### EXERCISES:
A – In the James Satloff biography, what years did Satloff serve as an executive managing director of Standard & Poor's Investment Services?
B – Write the next part of the James Satloff biography, starting after its last sentence.

(Beginning of PROVIDED PASSAGE)

- Born: 1962 (age 63–64) Rochester, New York, U.S.
- Education: Pittsford Mendon High School, Columbia College, Columbia Business School
- Known for: Entrepreneur, executive, businessman

= James Satloff =

American businessman (born 1962)

James Satloff (born 1962) is an American businessman. He founded Liberty Skis and was the CEO of C.E. Unterberg, Towbin.

==Education==
James Satloff has an MBA from Columbia Business School and a BA from Columbia College, where he majored in computer science and artificial intelligence with a concentration in humanities and French.

== Biography ==
Satloff is a founder of Liberty Skis, a Colorado-based snow ski manufacturer; the Executive Chairman of InvestorForce, Inc; and a director of Larkspur & Hawk, a New York City-based jewelry manufacturer.

Prior positions include chief executive officer of Inform Technologies LLC from May 24, 2007, to May 2009, and chief executive officer and president of C.E. Unterberg, Towbin. From 1996 through 2004, he was an executive managing director of Standard & Poor's Investment Services, president of its Compustat division, and president of its broker/dealer, Standard & Poor's Securities, Inc. Additionally, he has held positions at Bankers Trust Company, Salomon Brothers, and Touche Ross & Co.; and he co-founded Fusion Management Consulting with Eric Mendelsohn. Satloff previously was a vice president of Bankers Trust Company and vice president of Salomon Brothers. He has been the executive chairman of InvestorForce, Inc. since May 2010.

(End of PROVIDED PASSAGE)
(Beginning of GIVEN INFORMATION)

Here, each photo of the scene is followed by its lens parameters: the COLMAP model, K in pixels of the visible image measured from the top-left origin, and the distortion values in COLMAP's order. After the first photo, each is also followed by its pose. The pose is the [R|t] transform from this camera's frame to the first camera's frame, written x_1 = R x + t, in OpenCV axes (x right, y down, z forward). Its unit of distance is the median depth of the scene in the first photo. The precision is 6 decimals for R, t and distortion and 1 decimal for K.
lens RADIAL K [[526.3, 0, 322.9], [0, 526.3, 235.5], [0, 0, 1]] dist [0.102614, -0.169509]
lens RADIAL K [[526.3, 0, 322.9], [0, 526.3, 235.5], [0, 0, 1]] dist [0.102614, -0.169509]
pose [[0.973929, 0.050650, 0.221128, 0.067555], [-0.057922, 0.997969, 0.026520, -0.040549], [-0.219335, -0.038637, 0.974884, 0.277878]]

(End of GIVEN INFORMATION)
(Beginning of GIVEN INFORMATION)

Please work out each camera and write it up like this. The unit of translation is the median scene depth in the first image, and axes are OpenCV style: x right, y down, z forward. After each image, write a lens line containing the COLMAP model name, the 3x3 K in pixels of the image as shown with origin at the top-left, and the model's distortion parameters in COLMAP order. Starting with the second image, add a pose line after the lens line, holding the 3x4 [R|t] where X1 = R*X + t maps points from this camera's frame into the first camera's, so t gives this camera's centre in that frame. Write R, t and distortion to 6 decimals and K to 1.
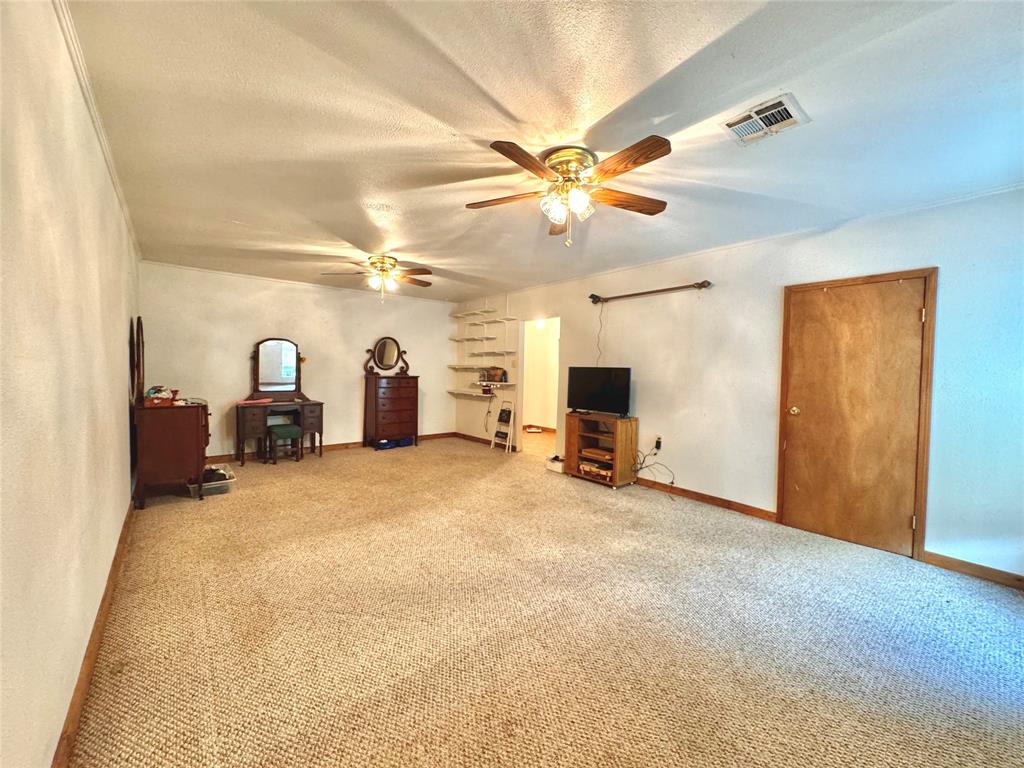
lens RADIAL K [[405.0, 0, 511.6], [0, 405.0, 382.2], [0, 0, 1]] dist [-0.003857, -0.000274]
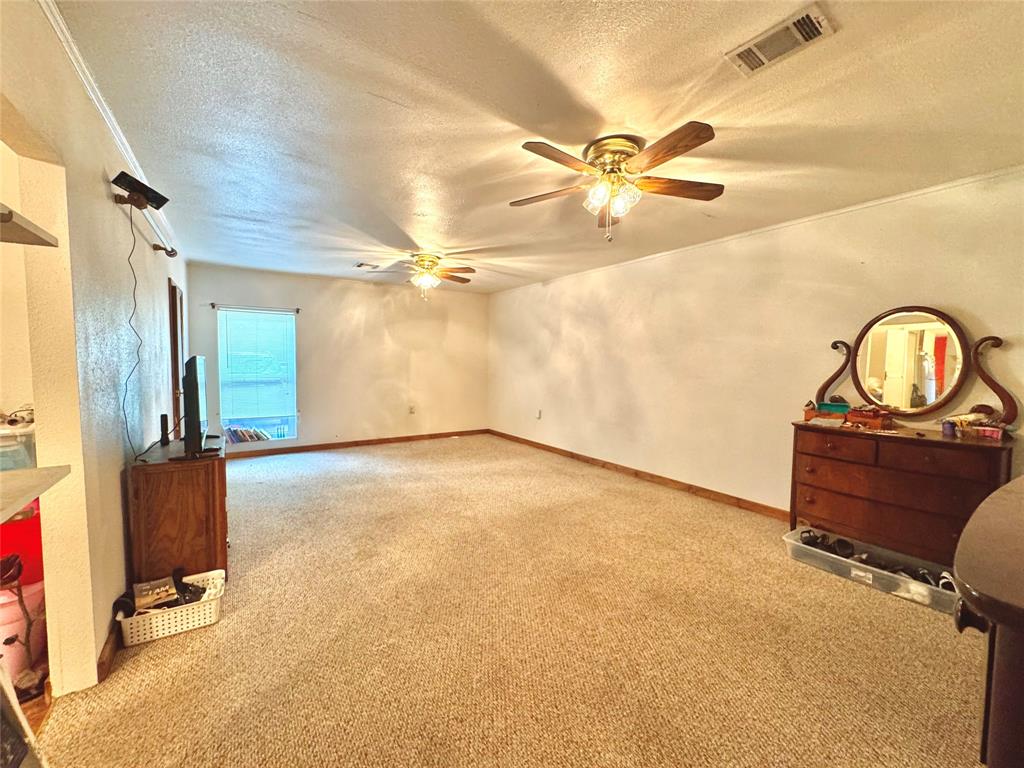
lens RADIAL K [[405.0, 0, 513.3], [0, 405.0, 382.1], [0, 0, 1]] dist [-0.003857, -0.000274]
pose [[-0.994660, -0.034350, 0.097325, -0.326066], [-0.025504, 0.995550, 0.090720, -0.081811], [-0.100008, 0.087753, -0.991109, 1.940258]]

(End of GIVEN INFORMATION)
(Beginning of GIVEN INFORMATION)

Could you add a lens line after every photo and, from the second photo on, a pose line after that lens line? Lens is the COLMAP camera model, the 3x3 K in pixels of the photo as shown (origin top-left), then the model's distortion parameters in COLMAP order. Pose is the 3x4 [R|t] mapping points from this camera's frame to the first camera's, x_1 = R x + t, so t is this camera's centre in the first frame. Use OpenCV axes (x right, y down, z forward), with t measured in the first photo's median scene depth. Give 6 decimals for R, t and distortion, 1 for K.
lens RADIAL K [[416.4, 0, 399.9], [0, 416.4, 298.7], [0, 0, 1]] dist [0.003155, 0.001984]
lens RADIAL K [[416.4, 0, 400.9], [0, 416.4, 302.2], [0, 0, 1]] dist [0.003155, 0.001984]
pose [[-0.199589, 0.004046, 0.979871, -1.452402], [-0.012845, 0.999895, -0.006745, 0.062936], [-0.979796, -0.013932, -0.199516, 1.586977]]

(End of GIVEN INFORMATION)

### ANSWERS IN ORDER:
A – From 1996 through 2004.

B –
While at C.E. Unterberg, Towbin, Satloff testified before Congress about the impact of the Sarbanes-Oxley Act of 2002 on small businesses, three years after its passage into law. He further commented on new Securities and Exchange Commission rules concerning so-called well-known seasoned issuers, and the rules' effect on small companies seeking access to the public markets.

James Satloff holds a number of US patents for technological innovation, including ones for a simplified computer keyboard, a system for using trading cards interactively, and a portable computer desk with power generator.

== Personal life and family ==
Satloff is the son of Aaron Satloff, a professor of psychiatry at the University of Rochester. He is married to Emily Unterberg Satloff, with whom he has two sons, including Dustin Satloff. He resides in New York City. His father-in-law, Thomas I. Unterberg, was the chairman of the investment bank L.F. Rothschild.